AUSTIN, Texas — Tesla reports its second-quarter delivery numbers on Thursday, and Wall Street is positioning for a rebound led by an unexpectedly strong European market that has swung back in the automaker's favor.
Analysts surveyed by Visible Alpha peg Q2 deliveries at about 402,780 vehicles, a 4.9% increase from a year earlier and a 12.5% jump from the first quarter. Tesla's own investor-relations consensus sits a touch higher, near 406,000 units, and several banks think the company will clear that bar comfortably.
Europe Leads the Turnaround
The standout story of the quarter is Europe. Deutsche Bank projects Tesla's deliveries on the continent grew nearly 40% year over year, helped by rising fuel prices that have pushed more buyers toward electric vehicles. Analysts expect roughly 3% growth in China and softer results in North America, where the expiration of the $7,500 federal tax credit has pulled some demand forward.
The European rebound is notable because it reverses a difficult 2025, and it comes as Tesla rolls out lower-cost versions of the Model 3 and Model Y and pushes to widen the reach of its Full Self-Driving software across the region. An EU-level vote on broader FSD deployment is expected later this year.
Beyond the Headline Number
Tesla has spent the past year reframing the delivery report as just one piece of a much larger story. Energy storage deployments are expected to land near 13.8 GWh for the quarter, a sharp step up from Q1, while the company's robotaxi program, Cybercab ramp, and Optimus line increasingly anchor the bull case. Goldman Sachs recently lifted its Q2 forecast to about 420,000 vehicles, and Barclays has also flagged a likely beat.

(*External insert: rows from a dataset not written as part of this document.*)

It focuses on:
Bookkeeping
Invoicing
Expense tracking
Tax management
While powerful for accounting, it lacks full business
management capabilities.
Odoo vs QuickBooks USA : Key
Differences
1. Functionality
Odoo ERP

There is reason for optimism on the raw number, too. Tesla exited the first quarter with more than 50,000 built-but-undelivered vehicles in transit, an inventory cushion the company was well positioned to clear into a stronger demand environment. Some analysts believe the final tally could land meaningfully above consensus.

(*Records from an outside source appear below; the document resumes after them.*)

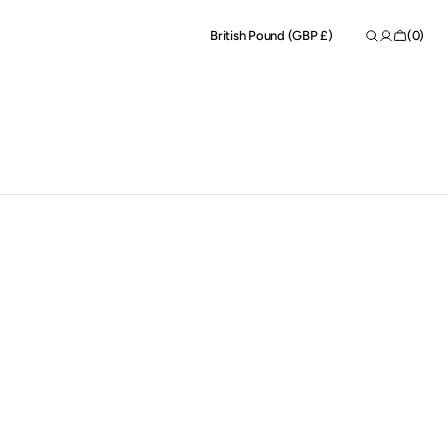
Shopping
(0)
British Pound (GBP £)
Bag
0
items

The global backdrop remains fiercely competitive, with Chinese rival BYD posting large all-electric volumes of its own in the second quarter. But Tesla's investment thesis has increasingly shifted toward autonomy, energy, and AI, areas where its lead is widening even as the car market grows more crowded.
With the report due before Thursday's opening bell, investors will be watching not just the top-line figure but the regional momentum behind it. If Europe delivers the rebound analysts expect, Tesla's second half could open with fresh wind at its back.